The Israeli military claims it has allowed an average of about 150 trucks a day over the past two weeks. ABC News has not been able to independently confirm that number.
Distribution to the 70% of Gazans the UN says are experiencing "catastrophic hunger" has been limited, according to the UN, by security concerns and continued IDF operations in some of the places where the hunger is most severe and where famine may have already started – such as in the north of Gaza.
Israel's chief military spokesman Brig. Gen. Daniel Hagari told ABC News in an interview that Israel has opened new entries into Gaza to allow truck traffic but that the issue is less the quantity of aid entering Gaza in than the distribution of that aid once it arrives.
"It's not the trucks which are the bottleneck.
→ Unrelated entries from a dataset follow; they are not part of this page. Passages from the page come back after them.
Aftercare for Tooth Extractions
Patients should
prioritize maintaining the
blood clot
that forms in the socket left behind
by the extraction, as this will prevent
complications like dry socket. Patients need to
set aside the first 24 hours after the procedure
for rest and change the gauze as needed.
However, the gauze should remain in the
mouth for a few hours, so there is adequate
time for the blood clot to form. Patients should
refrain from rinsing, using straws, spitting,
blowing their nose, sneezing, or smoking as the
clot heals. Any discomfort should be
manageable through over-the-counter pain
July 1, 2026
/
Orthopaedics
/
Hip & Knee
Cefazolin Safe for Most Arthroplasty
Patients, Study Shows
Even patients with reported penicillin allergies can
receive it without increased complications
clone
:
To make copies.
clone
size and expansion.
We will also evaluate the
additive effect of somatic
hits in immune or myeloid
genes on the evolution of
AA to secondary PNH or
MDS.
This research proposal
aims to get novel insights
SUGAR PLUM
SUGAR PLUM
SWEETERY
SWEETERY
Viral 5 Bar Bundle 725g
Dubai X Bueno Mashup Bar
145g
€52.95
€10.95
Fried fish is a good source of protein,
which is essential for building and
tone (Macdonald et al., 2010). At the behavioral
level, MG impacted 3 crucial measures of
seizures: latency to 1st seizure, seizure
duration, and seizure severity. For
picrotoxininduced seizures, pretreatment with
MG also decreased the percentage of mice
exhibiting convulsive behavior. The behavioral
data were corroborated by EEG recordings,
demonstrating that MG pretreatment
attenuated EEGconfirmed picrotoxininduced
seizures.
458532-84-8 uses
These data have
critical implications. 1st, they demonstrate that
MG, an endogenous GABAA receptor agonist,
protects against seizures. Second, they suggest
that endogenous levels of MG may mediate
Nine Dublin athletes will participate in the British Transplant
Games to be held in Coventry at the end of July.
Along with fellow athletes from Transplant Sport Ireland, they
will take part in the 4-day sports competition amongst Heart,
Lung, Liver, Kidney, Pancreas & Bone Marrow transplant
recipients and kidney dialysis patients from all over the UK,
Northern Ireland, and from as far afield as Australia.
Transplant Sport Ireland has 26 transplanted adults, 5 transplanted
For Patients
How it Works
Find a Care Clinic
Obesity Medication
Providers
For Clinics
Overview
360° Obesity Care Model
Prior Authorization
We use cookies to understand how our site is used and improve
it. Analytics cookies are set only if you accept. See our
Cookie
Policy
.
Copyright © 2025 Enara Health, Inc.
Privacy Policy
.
The problem is the distribution," Hagari said. "And they're also failing with that because of the looting, because it is stealing. These are the two main reasons. And we need to make sure, together with the international organization, that we're working very hard with WFP in order to find solutions."
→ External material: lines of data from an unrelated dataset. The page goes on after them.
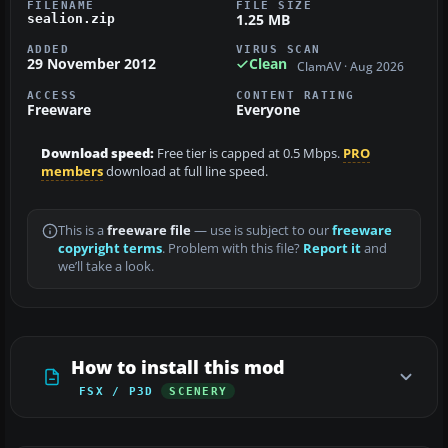
FILENAME
FILE SIZE
1.25 MB
sealion.zip
ADDED
VIRUS SCAN
29 November 2012
Clean
ClamAV · Aug 2026
ACCESS
CONTENT RATING
Freeware
Everyone
Download speed:
Free tier is capped at 0.5 Mbps.
PRO
members
download at full line speed.
This is a
freeware file
— use is subject to our
freeware
copyright terms
. Problem with this file?
Report it
and
we’ll take a look.
How to install this mod
FSX / P3D
SCENERY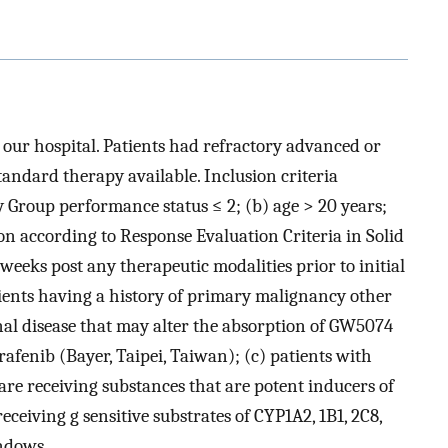
 our hospital. Patients had refractory advanced or
tandard therapy available. Inclusion criteria
 Group performance status ≤ 2; (b) age > 20 years;
ion according to Response Evaluation Criteria in Solid
 weeks post any therapeutic modalities prior to initial
atients having a history of primary malignancy other
inal disease that may alter the absorption of GW5074
afenib (Bayer, Taipei, Taiwan); (c) patients with
re receiving substances that are potent inducers of
eceiving g sensitive substrates of CYP1A2, 1B1, 2C8,
ndows.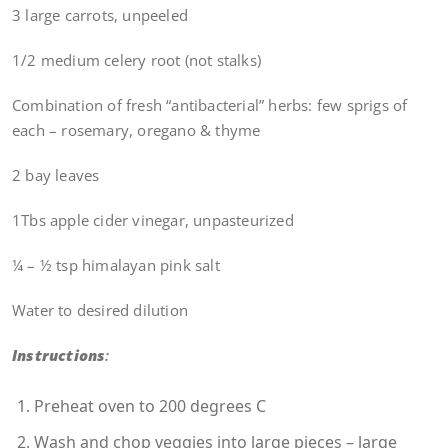
3 large carrots, unpeeled
1/2 medium celery root (not stalks)
Combination of fresh “antibacterial” herbs: few sprigs of
each – rosemary, oregano & thyme
2 bay leaves
1Tbs apple cider vinegar, unpasteurized
¼ – ½ tsp himalayan pink salt
Water to desired dilution
Instructions
:
Preheat oven to 200 degrees C
Wash and chop veggies into large pieces – large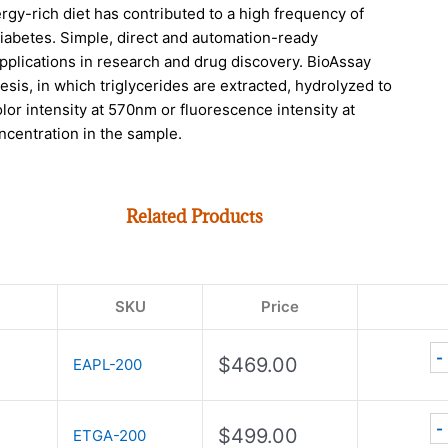
rgy-rich diet has contributed to a high frequency of
diabetes. Simple, direct and automation-ready
plications in research and drug discovery. BioAssay
s, in which triglycerides are extracted, hydrolyzed to
or intensity at 570nm or fluorescence intensity at
ncentration in the sample.
Related Products
SKU
Price
-
$
469.00
EAPL-200
-
$
499.00
ETGA-200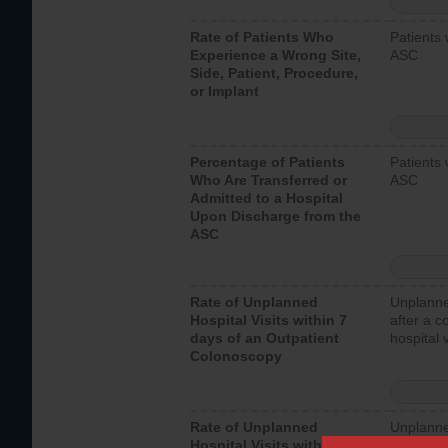
Rate of Patients Who
Patients 
Experience a Wrong Site,
ASC
Side, Patient, Procedure,
or Implant
Percentage of Patients
Patients 
Who Are Transferred or
ASC
Admitted to a Hospital
Upon Discharge from the
ASC
Rate of Unplanned
Unplanne
Hospital Visits within 7
after a c
days of an Outpatient
hospital 
Colonoscopy
Rate of Unplanned
Unplanne
Hospital Visits within 7
after an 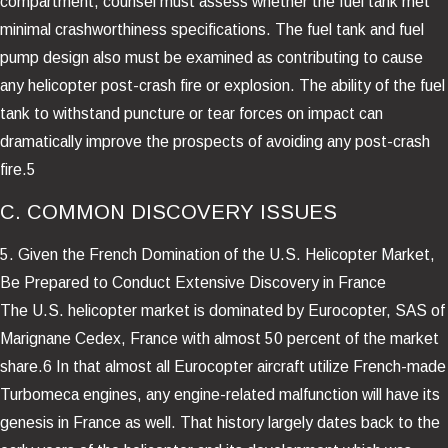
compartment, counsel must assess whether the fuel tank met
minimal crashworthiness specifications. The fuel tank and fuel
pump design also must be examined as contributing to cause
any helicopter post-crash fire or explosion. The ability of the fuel
tank to withstand puncture or tear forces on impact can
dramatically improve the prospects of avoiding any post-crash
fire.5
C. COMMON DISCOVERY ISSUES
5. Given the French Domination of the U.S. Helicopter Market,
Be Prepared to Conduct Extensive Discovery in France
The U.S. helicopter market is dominated by Eurocopter, SAS of
Marignane Cedex, France with almost 50 percent of the market
share.6 In that almost all Eurocopter aircraft utilize French-made
Turbomeca engines, any engine-related malfunction will have its
genesis in France as well. That history largely dates back to the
A UN official said it’s been difficult to distribute aid because the security situation in Gaza has deteriorated.
For its part, the World Food Programme's Matthew Hollinsworth told ABC News, "We can feed 2.2 million people. The entire population of Gaza right now. What do we need? We need crossings. Whether it is by road, or it's by sea. We need quick processing. We need safety of our own staff who's going to actually deliver this. And we need the safety and security of the people who are expected to receive this."
That safety and security, he said, can only be achieved through a cease-fire.
The question of aid to the north of the Gaza Strip comes as Israel is on the fourth day of a raid into Gaza's largest hospital, Al-Shifa in Gaza City. Hagari said that Israel has killed dozens of suspected Hamas fighters around the hospital complex and arrested more than 300 men.
Hagari claims "not a single patient, civilian doctor or medic staff was hurt," and that the IDF is handing out emergency rations and water to the approximately 2,500 civilians still sheltering in the hospital complex.
Hagari and Palestinian sources in the hospital say there is currently a standoff at the hospital’s emergency department, where Hamas and Palestinian Islamic Jihad operatives are allegedly holed up. When asked how Israel intends to resolve the standoff, Hagari said "slowly, cautiously."
More than 1,200 people were killed when Hamas launched an unprecedented surprise terror attack on Oct. 7 in southern Israel, according to Israeli officials. More than 31,000 Palestinians have been killed and nearly 74,000 injured since the war began, according to the Hamas-run Gaza Health Ministry.